Ultraviolet diagnostic of porosity-free mass-loss estimates in B stars

Abstract

We seek to establish evidence in UV P Cygni line profiles that the signs of wind clumping and porosity vary with velocity. We aim to demonstrate empirically that while at most wind velocities optically thick clumps cover only a fraction of the stellar surface, close to the terminal velocity where narrow absorption components (NACs) appear in UV lines the covering factor is approximately unity. SEI line-synthesis models are used to determine the radial optical depths of blue and red components of the SiIV 1400 resonance line doublet in a sample of 12 B0 to B4 supergiants. We focus on stars with well developed NACs and relatively low terminal velocity so that the SiIV doublet components can be treated as radiatively decoupled and formed independently. For all 12 stars the mean optical depth ratio of the blue to red components is closer to ~ 2 (i.e. the ratio of oscillator strengths) in the NACs than at intermediate and lower velocities. The product of mass-loss rate and Si^3+ ion fraction calculated from the NAC optical depths is a factor of ~ 2 to 9 higher compared to mass-loss values sampled at ~ 0.4 to 0.6 of the terminal velocity.
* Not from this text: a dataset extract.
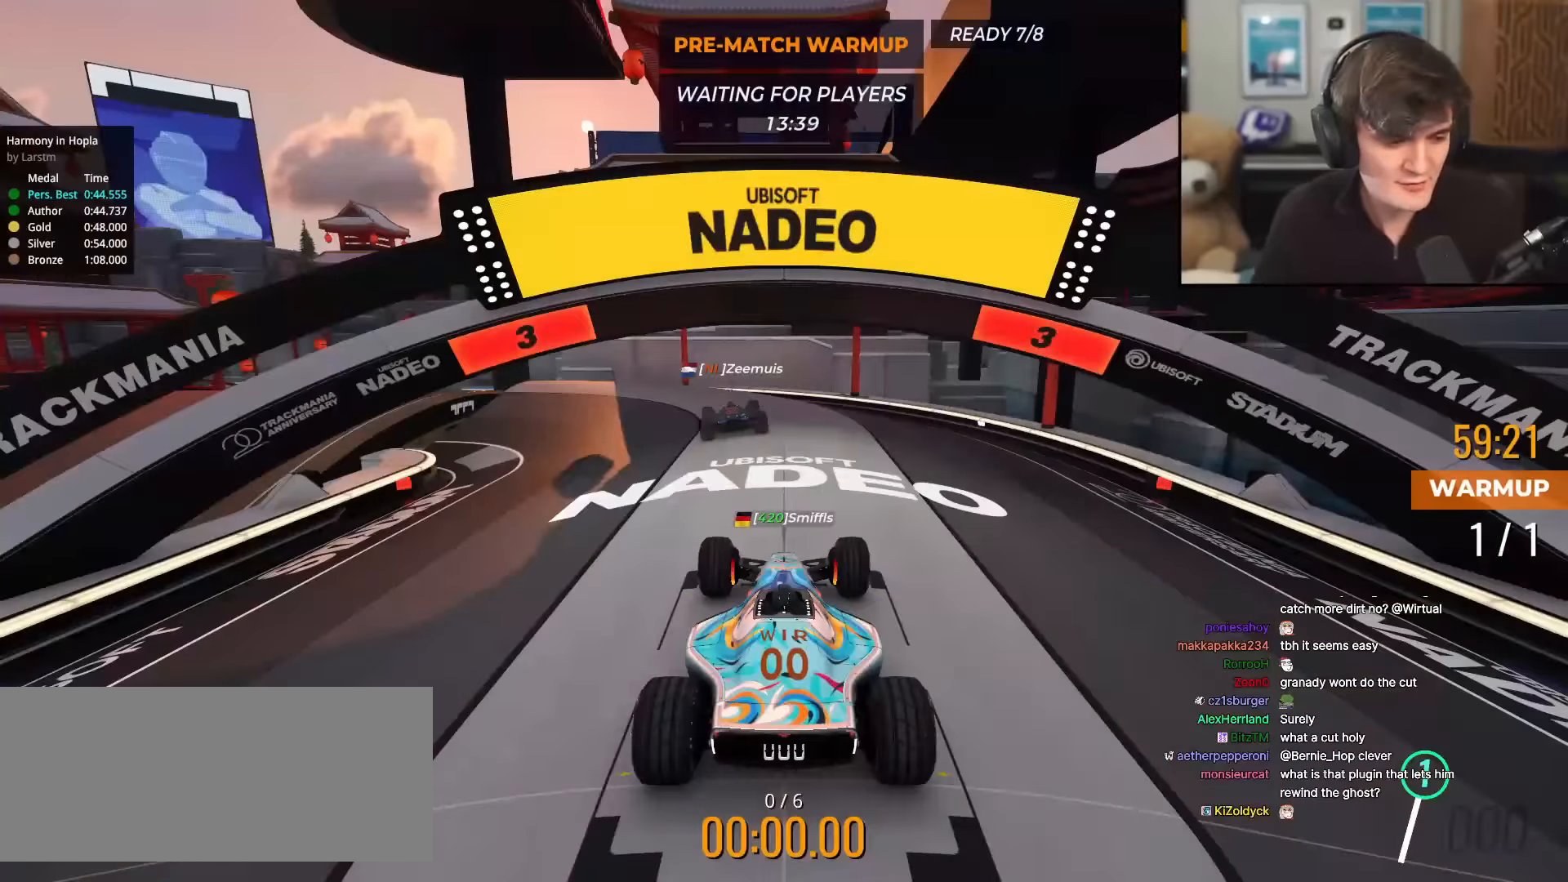
{"keys": ["up"], "events": []}
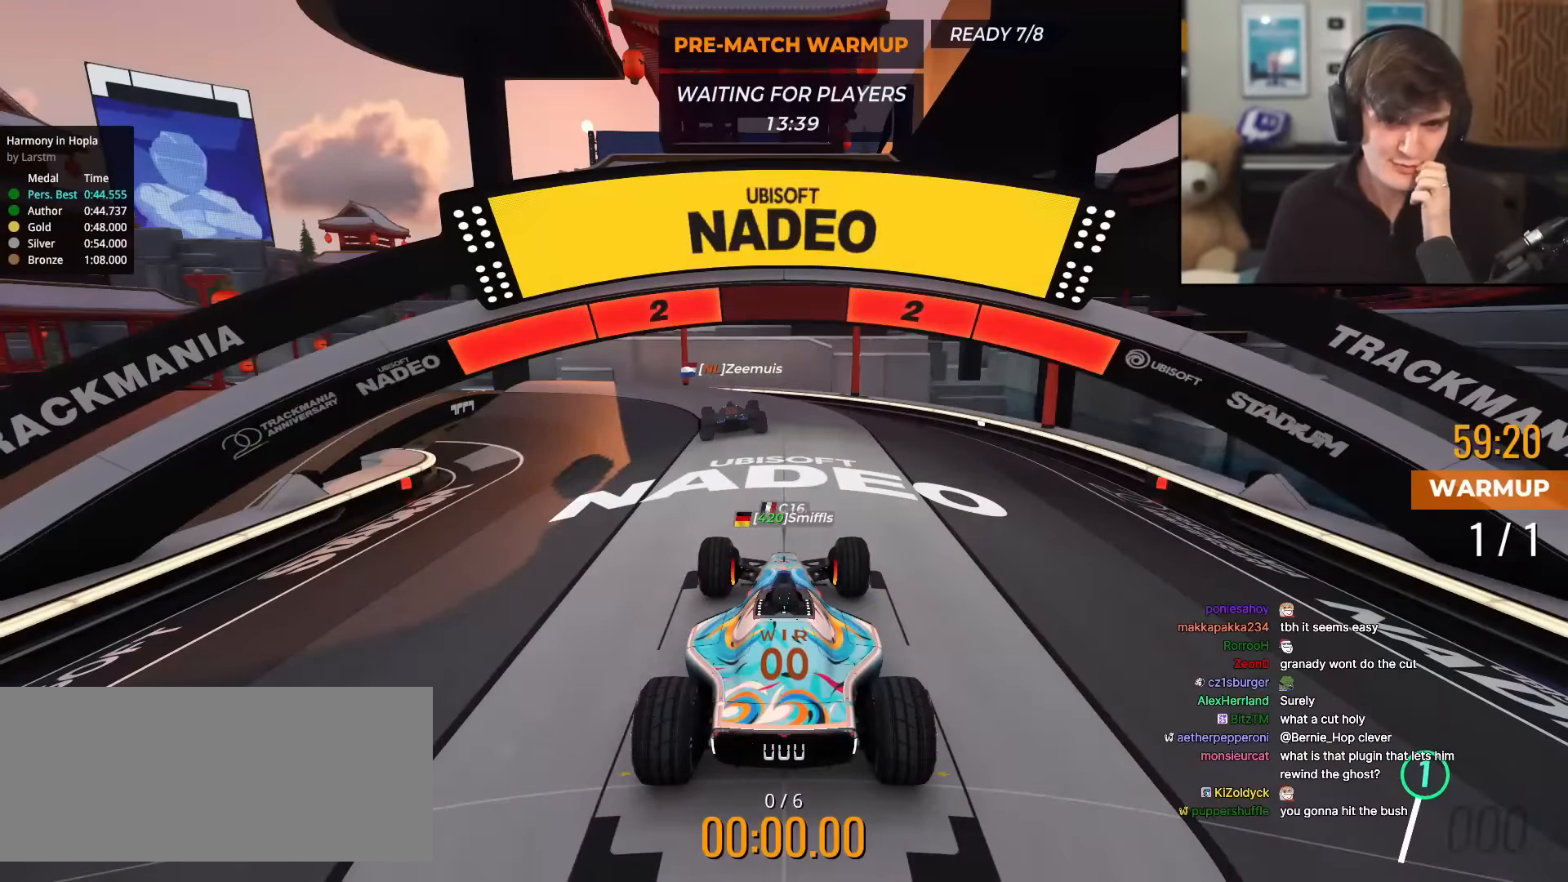
{"keys": ["up"], "events": []}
Since the wind effectively becomes `smooth' at the high NAC velocities and the column density is uniformly distributed over the stellar disk, the optical depths of the NACs are not seriously affected by porosity and this feature thus provides the most reliable measurement of mass-loss rate in the UV lines. Applications of this result to the weak-wind problem of late O-dwarf stars and the "PV mass loss discordance" in early O supergiants are discussed.